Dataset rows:
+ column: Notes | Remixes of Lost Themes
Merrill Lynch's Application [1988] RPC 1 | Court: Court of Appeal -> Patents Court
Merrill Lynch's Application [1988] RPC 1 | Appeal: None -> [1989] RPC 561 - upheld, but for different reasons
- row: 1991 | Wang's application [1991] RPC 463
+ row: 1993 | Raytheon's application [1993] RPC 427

* **Aim of the task**
Duplicate every line of the data above, without alteration.

* **Output below**
+ column: Notes | Remixes of Lost Themes
Merrill Lynch's Application [1988] RPC 1 | Court: Court of Appeal -> Patents Court
Merrill Lynch's Application [1988] RPC 1 | Appeal: None -> [1989] RPC 561 - upheld, but for different reasons
- row: 1991 | Wang's application [1991] RPC 463
+ row: 1993 | Raytheon's application [1993] RPC 427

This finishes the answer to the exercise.